Member of the Bangladesh Parliament for Natore-4
- In office 25 January 2009 – 30 August 2023
- Preceded by: Mozammel Haque
- Succeeded by: Siddiqur Rahman Patwari
- In office 23 June 1996 – 22 June 2001
- Preceded by: Ekramul Alam
- In office 1991 – November 1995
- Preceded by: Md. Abul Kasem Sarker

Personal details
- Born: 31 October 1946 Natore, Rajshahi Division, Bengal Province, British India
- Died: 30 August 2023 (aged 76) Dhaka, Bangladesh
- Party: Bangladesh Awami League

= Md. Abdul Quddus =

Bangladeshi politician (1946–2023)

Md. Abdul Quddus (31 October 1946 – 30 August 2023) was a Bangladesh Awami League politician.
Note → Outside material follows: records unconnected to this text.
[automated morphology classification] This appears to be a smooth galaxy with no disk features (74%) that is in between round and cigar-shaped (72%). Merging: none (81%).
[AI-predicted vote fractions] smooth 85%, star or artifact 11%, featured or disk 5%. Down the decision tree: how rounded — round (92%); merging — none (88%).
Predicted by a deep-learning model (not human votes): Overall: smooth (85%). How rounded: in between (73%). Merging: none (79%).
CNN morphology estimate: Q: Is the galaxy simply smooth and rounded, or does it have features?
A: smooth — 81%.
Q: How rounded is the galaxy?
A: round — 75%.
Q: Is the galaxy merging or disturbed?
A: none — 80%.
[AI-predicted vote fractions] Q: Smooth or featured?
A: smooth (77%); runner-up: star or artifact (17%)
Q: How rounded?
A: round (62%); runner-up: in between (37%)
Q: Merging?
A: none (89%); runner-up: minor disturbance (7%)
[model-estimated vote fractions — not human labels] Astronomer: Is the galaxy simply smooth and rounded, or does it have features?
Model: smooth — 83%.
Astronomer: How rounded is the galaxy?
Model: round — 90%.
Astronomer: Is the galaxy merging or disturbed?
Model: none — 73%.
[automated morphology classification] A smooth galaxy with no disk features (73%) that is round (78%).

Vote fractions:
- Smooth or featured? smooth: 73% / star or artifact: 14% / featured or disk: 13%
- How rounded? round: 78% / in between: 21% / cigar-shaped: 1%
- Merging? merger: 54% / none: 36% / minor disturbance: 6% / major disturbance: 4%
He served as the Jatiya Sangsad member representing the Natore-4 constituency for five terms during 1991–1995, 1996–2001 and finally since 2008 until his death in 2023.

==Early life==
Quddus was born on 31 October 1946.

==Career==
Quddus was elected to the parliament from Natore-4 for five terms as a Bangladesh Awami League candidate. On 17 January 2016, he recovered bribes given to Jubo League and returned them to the villagers, the villagers gave the bribe for electricity connections to their homes.

==Death==
Md. Abdul Quddus died on 30 August 2023, at the age of 76.